World’s ‘largest’ election kicks off

An election officer applies an indelible ink mark on the finger of a Mishing woman voter during the first phase of elections at Misamora Sapori, an island in the River Brahmaputra in Assam state on April 7. India started the world’s largest election on Monday. The country’s 814 million electorate will vote in stages over the next five weeks. (AP Photo)
 
GUWAHATI, APRIL 7 (AP): Voters in India’s remote northeast cast ballots on the first day of the world’s biggest election Monday.

With 814 million eligible voters, India will vote in stages over the next five weeks in a staggered approach made necessary by the country’s vast size. Voters will choose representatives for the 543-seat lower house of parliament. Results from all 935,000 polling stations are expected on May 16.

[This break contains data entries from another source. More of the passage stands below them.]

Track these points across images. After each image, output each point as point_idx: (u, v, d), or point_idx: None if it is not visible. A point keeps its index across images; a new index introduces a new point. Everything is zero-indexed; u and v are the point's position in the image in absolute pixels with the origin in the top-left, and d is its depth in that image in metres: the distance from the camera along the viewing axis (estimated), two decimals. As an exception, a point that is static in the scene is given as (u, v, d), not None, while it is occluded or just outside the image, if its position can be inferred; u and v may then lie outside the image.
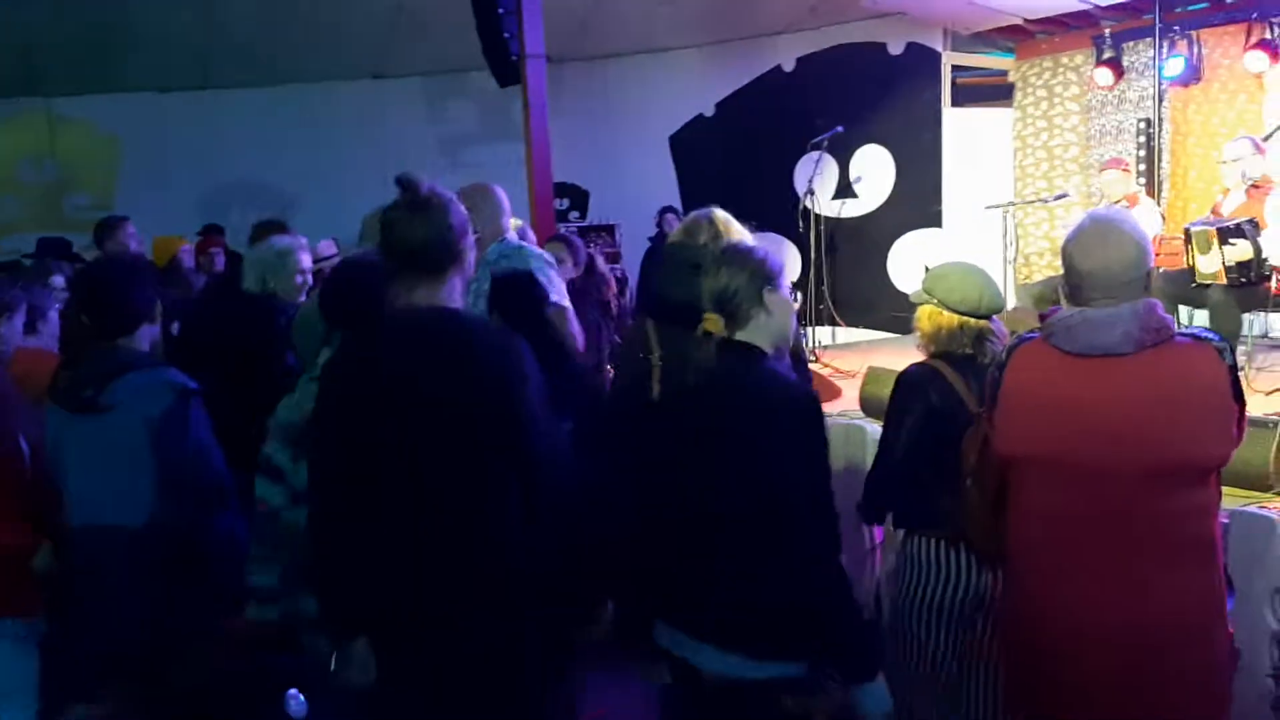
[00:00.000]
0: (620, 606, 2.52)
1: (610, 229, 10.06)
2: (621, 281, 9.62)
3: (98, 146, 10.33)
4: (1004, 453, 2.39)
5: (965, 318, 2.85)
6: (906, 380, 2.92)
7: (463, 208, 2.38)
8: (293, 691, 2.48)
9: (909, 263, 9.65)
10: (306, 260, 4.06)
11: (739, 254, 2.37)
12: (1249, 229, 5.76)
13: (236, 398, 3.21)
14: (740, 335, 2.32)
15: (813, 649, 2.23)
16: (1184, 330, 2.32)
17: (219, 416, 3.02)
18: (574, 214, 10.76)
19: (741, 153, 10.32)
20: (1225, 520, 2.77)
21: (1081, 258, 2.32)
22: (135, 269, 3.22)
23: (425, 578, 2.24)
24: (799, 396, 2.30)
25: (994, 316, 2.92)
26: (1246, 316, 6.08)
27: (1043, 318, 2.39)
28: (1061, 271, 2.42)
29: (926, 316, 2.93)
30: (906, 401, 2.87)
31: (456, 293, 2.38)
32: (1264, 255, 5.73)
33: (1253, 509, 2.90)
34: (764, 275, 2.34)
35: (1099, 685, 2.27)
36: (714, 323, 2.30)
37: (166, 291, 3.65)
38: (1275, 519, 2.67)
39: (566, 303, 3.98)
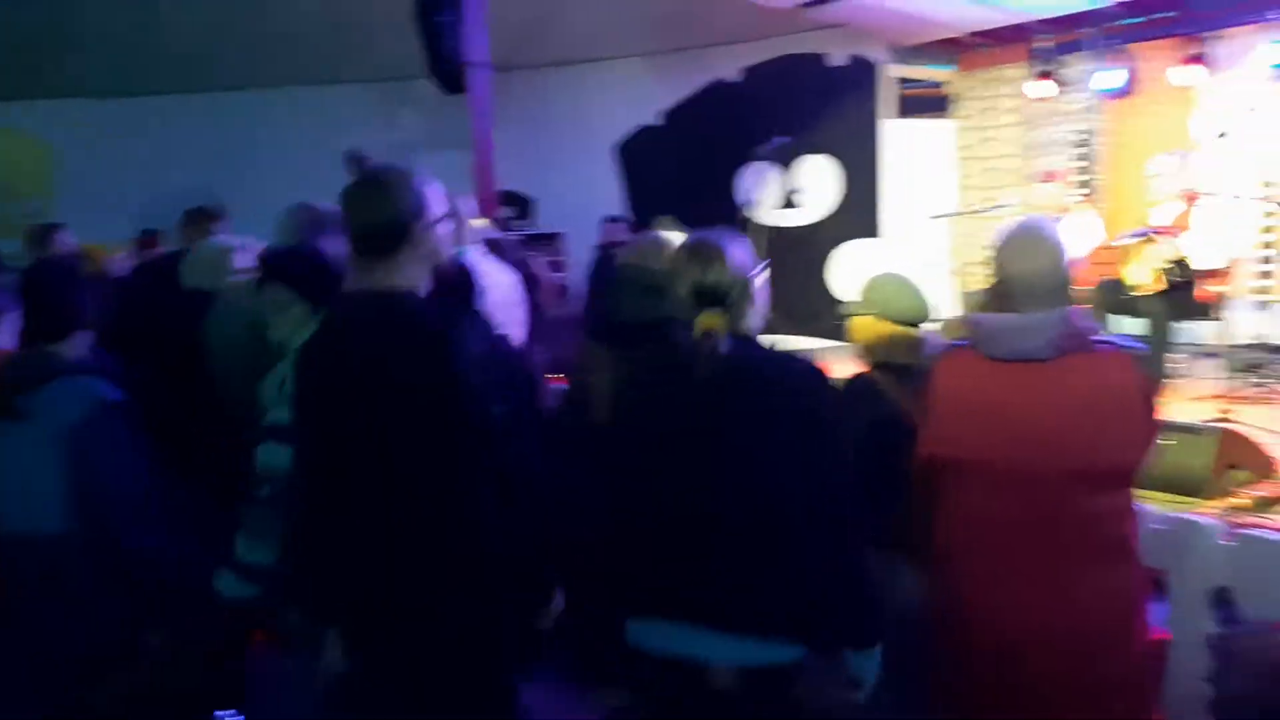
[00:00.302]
0: (592, 609, 2.47)
1: (555, 237, 10.04)
2: (565, 289, 9.62)
3: (31, 154, 10.10)
4: (931, 456, 2.44)
5: (902, 327, 2.89)
6: (849, 392, 2.94)
7: (421, 188, 2.34)
8: (229, 712, 2.45)
9: (849, 272, 9.75)
10: (245, 261, 4.01)
11: (718, 248, 2.33)
12: (1166, 231, 5.94)
13: (175, 392, 3.17)
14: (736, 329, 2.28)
15: (823, 626, 2.22)
16: (1105, 337, 2.38)
17: (156, 410, 2.97)
18: (519, 222, 10.71)
19: (688, 162, 10.36)
20: (1162, 526, 2.83)
21: (1009, 263, 2.38)
22: (71, 273, 3.17)
23: (399, 564, 2.22)
24: (817, 372, 2.30)
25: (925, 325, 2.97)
26: (1178, 325, 6.24)
27: (965, 326, 2.45)
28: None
29: (864, 327, 2.95)
30: (851, 413, 2.89)
31: (416, 275, 2.33)
32: (1185, 255, 5.90)
33: (1188, 515, 2.97)
34: (747, 265, 2.34)
35: (1027, 686, 2.32)
36: (714, 320, 2.24)
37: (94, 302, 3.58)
38: (1209, 525, 2.74)
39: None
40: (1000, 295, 2.41)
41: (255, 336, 2.99)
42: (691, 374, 2.21)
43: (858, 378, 2.96)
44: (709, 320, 2.22)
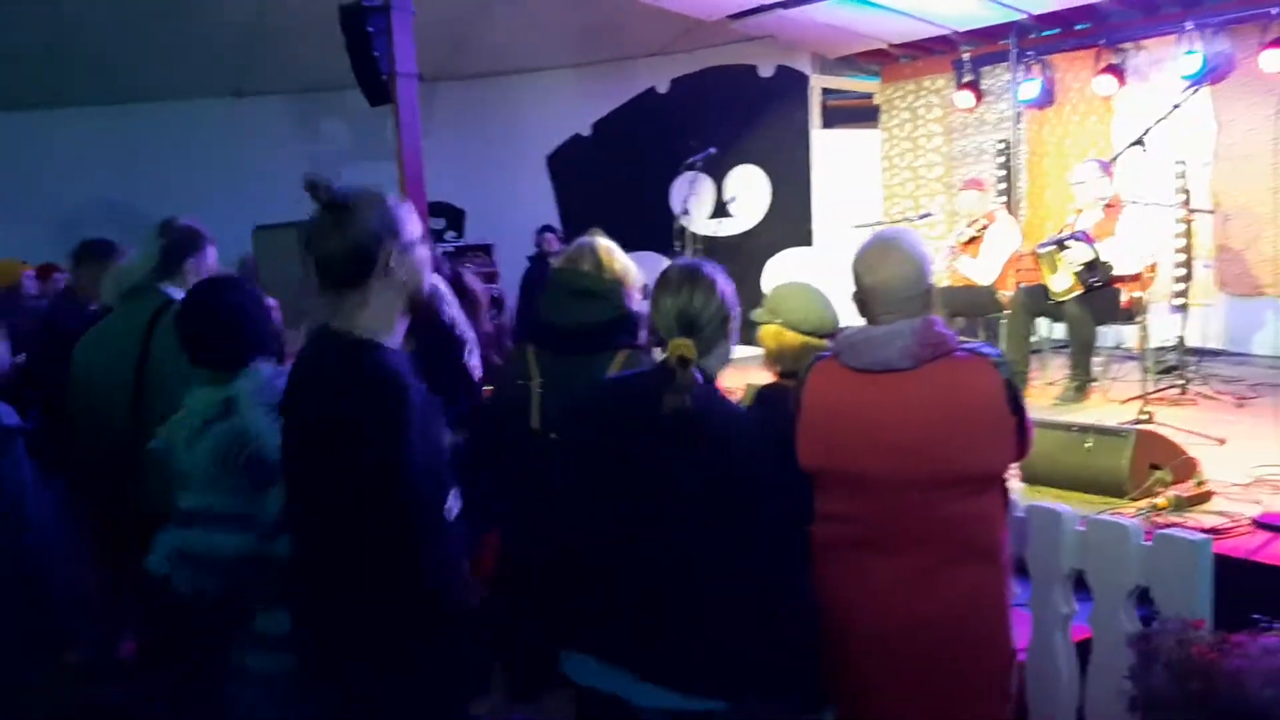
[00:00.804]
0: (527, 641, 2.41)
1: (487, 248, 9.99)
2: (498, 301, 9.56)
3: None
4: (804, 466, 2.46)
5: (808, 337, 2.87)
6: (760, 401, 2.93)
7: (392, 210, 2.14)
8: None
9: (784, 281, 9.81)
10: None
11: (706, 277, 2.33)
12: (1081, 236, 6.07)
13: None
14: (700, 362, 2.24)
15: (755, 683, 2.18)
16: (964, 345, 2.41)
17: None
18: (450, 234, 10.65)
19: (619, 172, 10.38)
20: (1082, 528, 2.87)
21: (866, 274, 2.40)
22: None
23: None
24: (760, 431, 2.32)
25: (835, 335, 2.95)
26: (1101, 329, 6.37)
27: (831, 337, 2.46)
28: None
29: (771, 336, 2.94)
30: (761, 422, 2.88)
31: (388, 310, 2.13)
32: (1102, 258, 6.02)
33: (1107, 516, 3.01)
34: (730, 303, 2.34)
35: (890, 686, 2.37)
36: (687, 348, 2.20)
37: (9, 319, 3.48)
38: (1129, 526, 2.78)
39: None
40: (858, 304, 2.44)
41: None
42: (657, 402, 2.17)
43: (769, 387, 2.95)
44: (683, 347, 2.20)
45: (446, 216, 10.53)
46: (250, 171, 10.17)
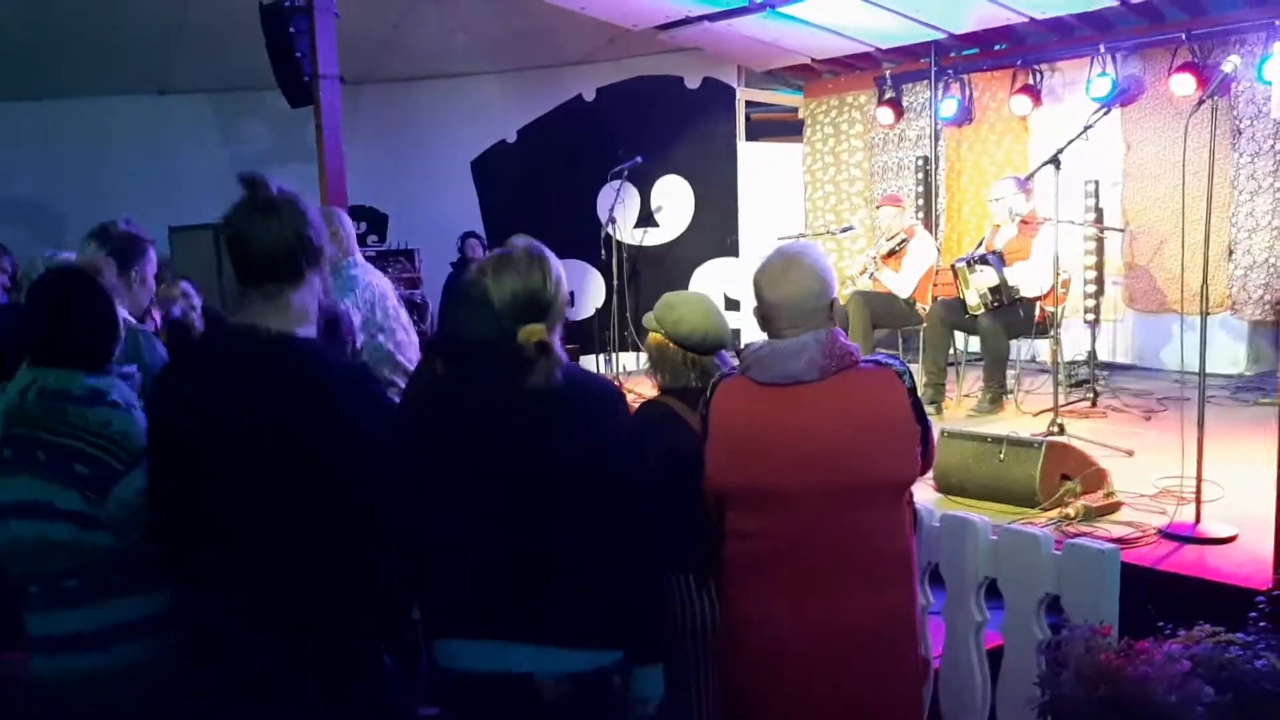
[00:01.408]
0: (403, 634, 2.34)
1: (409, 254, 9.86)
2: (421, 306, 9.46)
3: None
4: (714, 484, 2.46)
5: (689, 352, 2.83)
6: (641, 417, 2.83)
7: (314, 215, 2.17)
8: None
9: (709, 291, 9.87)
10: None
11: (544, 256, 2.26)
12: (993, 259, 6.22)
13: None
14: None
15: (628, 633, 2.21)
16: (867, 357, 2.45)
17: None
18: (372, 237, 10.51)
19: (544, 179, 10.34)
20: (994, 536, 2.92)
21: (769, 289, 2.42)
22: None
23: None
24: (617, 394, 2.31)
25: (721, 351, 2.90)
26: (1015, 342, 6.53)
27: (738, 354, 2.47)
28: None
29: (654, 345, 2.89)
30: (644, 438, 2.83)
31: (308, 310, 2.16)
32: (1010, 283, 6.18)
33: (1019, 526, 3.07)
34: (560, 274, 2.28)
35: (804, 701, 2.37)
36: (540, 332, 2.16)
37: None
38: (1040, 536, 2.84)
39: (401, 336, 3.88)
40: (761, 318, 2.45)
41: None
42: (518, 388, 2.13)
43: (650, 403, 2.89)
44: (537, 333, 2.15)
45: (368, 220, 10.40)
46: (169, 171, 9.94)
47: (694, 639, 2.72)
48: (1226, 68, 4.00)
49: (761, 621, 2.40)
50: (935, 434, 2.72)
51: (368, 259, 9.02)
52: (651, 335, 2.89)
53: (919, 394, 2.47)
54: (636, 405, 2.85)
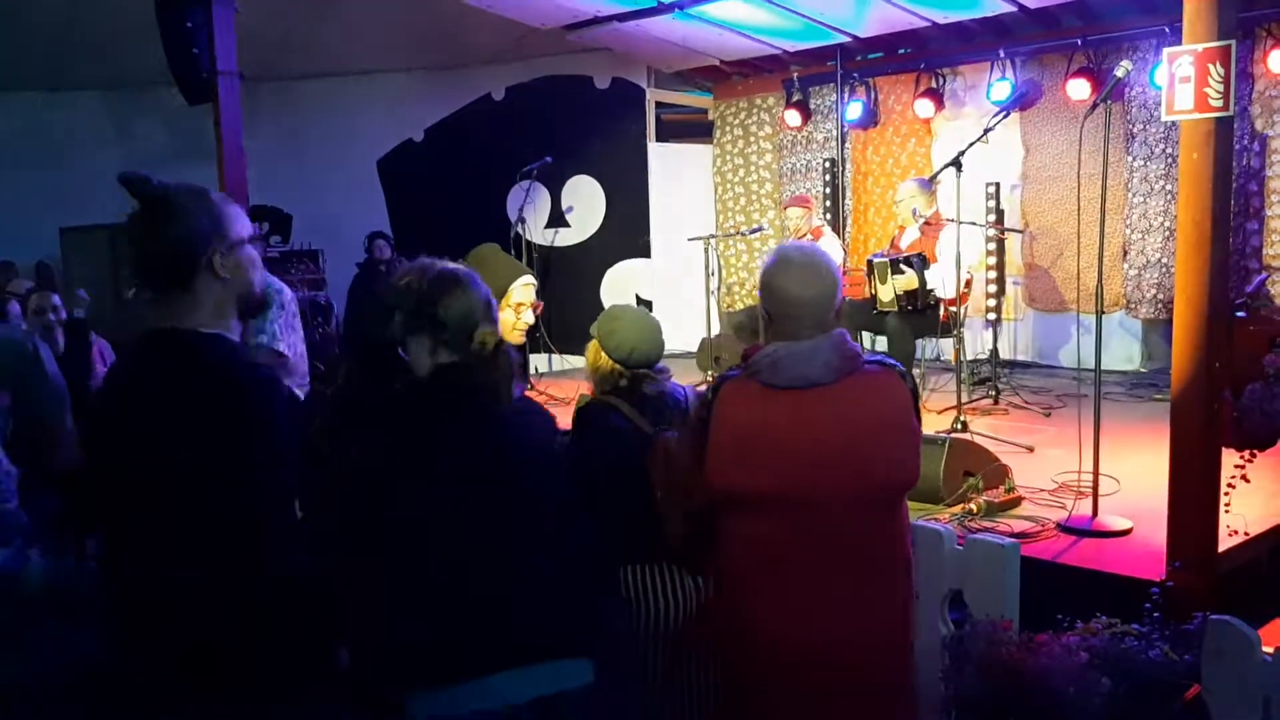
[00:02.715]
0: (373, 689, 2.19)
1: (314, 255, 9.67)
2: (326, 308, 9.28)
3: None
4: (719, 487, 2.40)
5: (617, 365, 2.91)
6: (583, 419, 2.94)
7: (218, 205, 2.04)
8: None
9: (621, 292, 9.88)
10: None
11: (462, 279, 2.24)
12: (916, 262, 6.32)
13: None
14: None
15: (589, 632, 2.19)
16: (868, 357, 2.44)
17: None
18: (275, 238, 10.28)
19: (452, 179, 10.24)
20: (900, 534, 2.95)
21: (790, 289, 2.38)
22: None
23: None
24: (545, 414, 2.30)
25: (661, 364, 2.99)
26: (920, 341, 6.64)
27: (745, 356, 2.43)
28: (761, 293, 2.46)
29: (590, 351, 2.99)
30: (584, 437, 2.90)
31: (223, 311, 2.04)
32: (929, 286, 6.28)
33: (925, 522, 3.11)
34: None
35: (807, 701, 2.35)
36: (492, 335, 2.15)
37: None
38: (944, 531, 2.88)
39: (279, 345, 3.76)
40: (779, 318, 2.41)
41: None
42: (474, 403, 2.11)
43: (589, 405, 2.96)
44: (490, 334, 2.14)
45: (271, 221, 10.16)
46: (60, 170, 9.61)
47: (677, 626, 2.79)
48: (1119, 72, 4.12)
49: (765, 621, 2.37)
50: None
51: (270, 260, 8.82)
52: (591, 342, 2.98)
53: (915, 388, 2.47)
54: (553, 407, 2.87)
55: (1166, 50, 3.28)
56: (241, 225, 2.08)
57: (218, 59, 6.74)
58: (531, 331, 8.83)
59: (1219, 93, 3.15)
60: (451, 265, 2.27)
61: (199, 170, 8.13)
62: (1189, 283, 3.25)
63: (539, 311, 3.53)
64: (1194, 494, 3.27)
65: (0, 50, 8.91)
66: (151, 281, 2.02)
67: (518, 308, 3.34)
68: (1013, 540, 2.82)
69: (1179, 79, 3.22)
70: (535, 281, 3.53)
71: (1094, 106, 4.04)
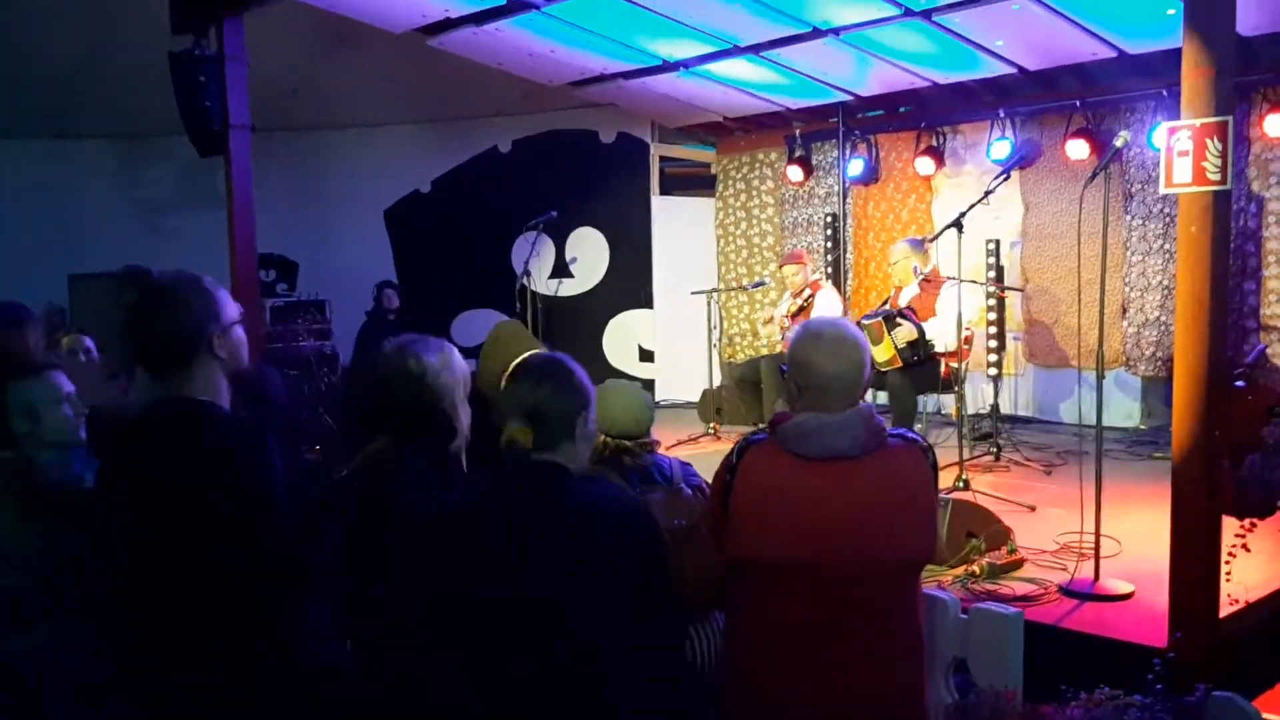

“I’ve made it a point to vote this time because we want change,” said 36-year-old housewife Rumi Nath, waiting to vote in the rural town of Lakhimpur on the Brahmaputra River. “Our area remains backward and underdeveloped 67 years after independence.”

Polls suggest Congress could face a drubbing due to corruption scandals and recent years of economic slowdown. The election will be key to the future of the family dynasty that has ruled India for much of its post-independence history.

But even as Congress faces a backlash, critics of Modi question whether the Hindu nationalist candidate can be a truly secular leader. The BJP was the last major party on Monday to release its campaign manifesto, which envisions India’s path toward full development through futuristic infrastructure projects such as high-speed trains, 100 new modern cities and wireless Internet facilities in public places. But such ambitious plans hold little appeal for most voters in rural Assam, where voting took place Monday in five constituencies as well as in one in neighboring Tripura state.

Here, people are more concerned about basic needs like guarding against the dangers of flooding, soil erosion and heavy rains washing away homes, or building more roads and bridges to connect far-away towns and villages to the main cities. “As monsoon sets in, we get worried about our daily meals,” said Pulok Nath, a voter in Lakhimpur. “We have been living on a mud embankment for years now after floods washed away our home and large part of our village.”

Several of the 8,000 polling stations were temporarily closed while faulty voting machines were fixed or replaced. At the end of Monday’s voting, officials said turnout for the first day of polling was 74 percent. Several groups of separatist ethnic or Maoist rebels have threatened violence during the vote.

Authorities said there were no violent incidents at the polls, thanks to the deployment of 25,000 police and paramilitary troops to guard polling stations. Helicopters were put on standby, and borders with Bangladesh and Bhutan were sealed.